Paul's friend was standing on a stone placed above a thick layer of cashew fruits, with the juice trickling into a stone basin. Sometimes a woman or a kid taps the flow in bottles. Paul and the man got talking of the delicacy in Konkani while one looked around not being able to take the smell. That day Herald Insight had a cover piece, screaming: "Feni makes new friends." The writer explained the process: "Traditionally, the cashew juice is allowed to ferment by itself without any fermentation agent. The first distillation produces urrack and the second distillation produces cashew feni. Very rarely, it is distilled for a third time to produce a very potent cashew feni. Most cashew feni producers in Goa still use the traditional pot-still method in which the extracted juice, after fermentation, is distilled in large clay or copper pots (bahann). This process is what makes cashew feni what it is."

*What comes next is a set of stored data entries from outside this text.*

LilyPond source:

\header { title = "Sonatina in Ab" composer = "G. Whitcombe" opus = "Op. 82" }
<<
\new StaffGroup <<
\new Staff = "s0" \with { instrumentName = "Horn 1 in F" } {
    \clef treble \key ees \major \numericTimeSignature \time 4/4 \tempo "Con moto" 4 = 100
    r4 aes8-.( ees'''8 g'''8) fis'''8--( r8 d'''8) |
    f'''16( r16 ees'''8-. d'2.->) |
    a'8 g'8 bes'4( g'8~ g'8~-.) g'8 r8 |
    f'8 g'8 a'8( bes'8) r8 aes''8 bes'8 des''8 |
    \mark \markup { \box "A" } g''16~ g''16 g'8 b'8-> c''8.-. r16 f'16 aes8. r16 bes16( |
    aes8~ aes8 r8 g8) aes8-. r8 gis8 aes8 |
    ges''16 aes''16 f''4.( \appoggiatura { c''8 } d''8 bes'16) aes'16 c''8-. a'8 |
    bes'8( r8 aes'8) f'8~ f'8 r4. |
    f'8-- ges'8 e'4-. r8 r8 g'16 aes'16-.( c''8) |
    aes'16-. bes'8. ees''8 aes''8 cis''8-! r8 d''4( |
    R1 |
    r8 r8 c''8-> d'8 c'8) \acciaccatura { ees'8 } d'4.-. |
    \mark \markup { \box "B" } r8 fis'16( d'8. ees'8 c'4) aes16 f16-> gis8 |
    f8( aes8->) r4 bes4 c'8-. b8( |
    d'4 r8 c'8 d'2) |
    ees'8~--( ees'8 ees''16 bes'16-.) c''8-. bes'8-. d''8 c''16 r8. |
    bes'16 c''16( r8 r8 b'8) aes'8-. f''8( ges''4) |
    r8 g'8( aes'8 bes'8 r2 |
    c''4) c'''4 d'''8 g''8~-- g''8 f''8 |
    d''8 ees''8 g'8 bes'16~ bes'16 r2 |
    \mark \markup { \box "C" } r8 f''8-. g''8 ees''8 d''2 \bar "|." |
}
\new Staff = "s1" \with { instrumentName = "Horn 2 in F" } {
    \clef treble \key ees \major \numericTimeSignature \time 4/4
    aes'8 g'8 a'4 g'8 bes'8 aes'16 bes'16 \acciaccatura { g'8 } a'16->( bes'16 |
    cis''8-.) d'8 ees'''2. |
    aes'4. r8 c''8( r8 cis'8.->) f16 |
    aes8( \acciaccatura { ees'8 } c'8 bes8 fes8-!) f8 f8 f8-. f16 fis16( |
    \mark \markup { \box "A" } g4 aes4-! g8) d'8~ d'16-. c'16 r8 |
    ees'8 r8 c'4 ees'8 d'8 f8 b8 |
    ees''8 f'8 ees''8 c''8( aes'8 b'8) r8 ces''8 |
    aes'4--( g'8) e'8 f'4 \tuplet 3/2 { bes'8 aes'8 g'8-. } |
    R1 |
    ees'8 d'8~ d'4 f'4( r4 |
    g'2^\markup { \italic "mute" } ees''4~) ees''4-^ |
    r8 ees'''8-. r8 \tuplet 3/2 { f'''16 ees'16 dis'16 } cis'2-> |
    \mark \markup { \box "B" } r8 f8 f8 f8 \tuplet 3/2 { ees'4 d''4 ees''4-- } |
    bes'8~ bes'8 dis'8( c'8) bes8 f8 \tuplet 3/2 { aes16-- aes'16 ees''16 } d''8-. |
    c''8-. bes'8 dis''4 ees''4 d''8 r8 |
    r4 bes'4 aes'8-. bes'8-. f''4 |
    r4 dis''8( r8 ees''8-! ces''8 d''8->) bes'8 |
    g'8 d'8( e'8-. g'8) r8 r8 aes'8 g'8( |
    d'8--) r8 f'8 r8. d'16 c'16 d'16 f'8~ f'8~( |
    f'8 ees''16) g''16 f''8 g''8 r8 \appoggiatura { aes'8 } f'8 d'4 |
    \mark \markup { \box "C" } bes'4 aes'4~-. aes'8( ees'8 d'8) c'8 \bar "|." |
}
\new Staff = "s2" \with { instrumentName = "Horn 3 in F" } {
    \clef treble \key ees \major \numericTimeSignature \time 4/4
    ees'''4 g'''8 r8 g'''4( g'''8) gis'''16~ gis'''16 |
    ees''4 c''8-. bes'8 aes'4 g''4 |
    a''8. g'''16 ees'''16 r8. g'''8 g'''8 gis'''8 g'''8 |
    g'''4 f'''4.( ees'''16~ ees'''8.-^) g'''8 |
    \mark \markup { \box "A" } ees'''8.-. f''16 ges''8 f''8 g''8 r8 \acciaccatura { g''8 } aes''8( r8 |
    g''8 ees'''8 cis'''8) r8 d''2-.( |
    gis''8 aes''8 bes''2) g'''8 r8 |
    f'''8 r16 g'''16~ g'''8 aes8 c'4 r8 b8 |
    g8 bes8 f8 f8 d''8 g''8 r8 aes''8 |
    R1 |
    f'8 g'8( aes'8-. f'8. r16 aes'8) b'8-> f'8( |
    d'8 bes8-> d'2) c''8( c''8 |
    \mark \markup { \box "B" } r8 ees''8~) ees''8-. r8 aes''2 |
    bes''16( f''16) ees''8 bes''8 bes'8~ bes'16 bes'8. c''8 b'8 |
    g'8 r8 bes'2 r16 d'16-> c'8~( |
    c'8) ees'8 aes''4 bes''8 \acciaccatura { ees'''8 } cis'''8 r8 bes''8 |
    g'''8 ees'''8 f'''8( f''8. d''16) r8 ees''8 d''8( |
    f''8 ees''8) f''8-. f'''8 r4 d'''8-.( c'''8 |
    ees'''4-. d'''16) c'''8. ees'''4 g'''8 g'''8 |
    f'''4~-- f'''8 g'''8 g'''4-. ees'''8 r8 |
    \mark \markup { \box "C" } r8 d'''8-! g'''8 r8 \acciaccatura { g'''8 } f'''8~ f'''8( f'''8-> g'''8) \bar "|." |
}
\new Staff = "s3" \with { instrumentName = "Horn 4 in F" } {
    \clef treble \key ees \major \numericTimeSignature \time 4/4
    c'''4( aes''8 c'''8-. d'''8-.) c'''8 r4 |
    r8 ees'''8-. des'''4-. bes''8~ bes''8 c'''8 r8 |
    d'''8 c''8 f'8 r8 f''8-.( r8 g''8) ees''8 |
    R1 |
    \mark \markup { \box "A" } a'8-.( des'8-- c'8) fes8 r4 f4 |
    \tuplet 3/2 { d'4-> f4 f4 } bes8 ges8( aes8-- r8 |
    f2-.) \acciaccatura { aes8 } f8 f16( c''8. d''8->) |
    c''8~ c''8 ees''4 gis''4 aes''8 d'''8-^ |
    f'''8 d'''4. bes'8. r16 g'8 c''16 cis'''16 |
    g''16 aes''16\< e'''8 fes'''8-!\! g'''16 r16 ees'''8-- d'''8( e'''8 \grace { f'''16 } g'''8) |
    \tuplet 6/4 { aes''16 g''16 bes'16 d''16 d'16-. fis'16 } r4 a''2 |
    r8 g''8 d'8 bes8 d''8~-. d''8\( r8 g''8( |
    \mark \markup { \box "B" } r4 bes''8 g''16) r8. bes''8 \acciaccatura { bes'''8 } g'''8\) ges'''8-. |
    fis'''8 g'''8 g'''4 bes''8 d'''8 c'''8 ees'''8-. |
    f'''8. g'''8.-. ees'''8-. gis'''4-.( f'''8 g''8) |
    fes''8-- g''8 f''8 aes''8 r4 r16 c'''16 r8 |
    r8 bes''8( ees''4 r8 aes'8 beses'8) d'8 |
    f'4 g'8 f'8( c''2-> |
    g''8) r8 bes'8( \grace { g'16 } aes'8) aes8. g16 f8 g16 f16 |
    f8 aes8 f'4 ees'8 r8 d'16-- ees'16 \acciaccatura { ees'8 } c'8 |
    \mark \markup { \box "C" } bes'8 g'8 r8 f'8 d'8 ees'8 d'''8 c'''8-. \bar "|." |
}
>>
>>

Somehow this writer could never make it to cashew or coconut feni. For me it has always been Old Monk rum. At Pascoal's tiled village home at Lotolim we sat in the afternoon for a drink to watch a one-dayer between India and Pakistan. Paul and Pascoal lived on urrack while one stuck to a bit of beer before shifting to Old Monk rum. The match was not going India's way but that did not bother my friends. "Do you want to see boring cricket or listen to some music," Pascoal asked me and we listened to some music though one has to confess to being tone deaf; still Old Monk rum came to this writer's rescue.

In many ways, tourism has cropped the traditional Goan who has become as smart as a speculator on the NSE. "This way the old Goa will just be a recalled memory," a common friend told us. That could not stop Paul driving one on a scooter to his new apartment some 20 minutes away from his brother Pascoal's place. Mumbai came alive in Paul's apartment. "But at least one day I will start living in Goa and you can come over for a drink and dance," said a proud Paul. In another six months, Paul's home will be ready.

At home in Borivili last Sunday one fell back on one's Goa trip and recalled Pascoal telling me, "Boss, stop watching cricket at your age. Cricket is no fun." Ganesh and oneself settled down to watch the final one-dayer at Kotla at 9 a.m. On Saturday one had a Rs 100 bet with my good friend Veena that India will win. When one placed the bet one thought the Indian team will gift a win to that fine coach and gentleman John Wright. There is something called dying for a win. Wright pulled out India from the pits and he asked only one thing of his team: Please perform. Last Sunday India did not have it. They let down Wright. They were unwilling to play and commentators shied away from naming the seniors. But the fact is Sachin Tendulkar, Anil Kumble, Laxman and Ganguly have to go. They have an excellent past but no future. It particularly hurts to write of Tendulkar, whose time is over. If he does not know, he has to be told so politely.

Rahul Dravid is in top form but does not have the dash of a captain like Sourav or Pataudi. A new coach and a new team could fail in World Cup 2007 but that is better than failing with the known brand names. A cricket team with a Goan flair is what India needs. Fun on and off the cricket pitch.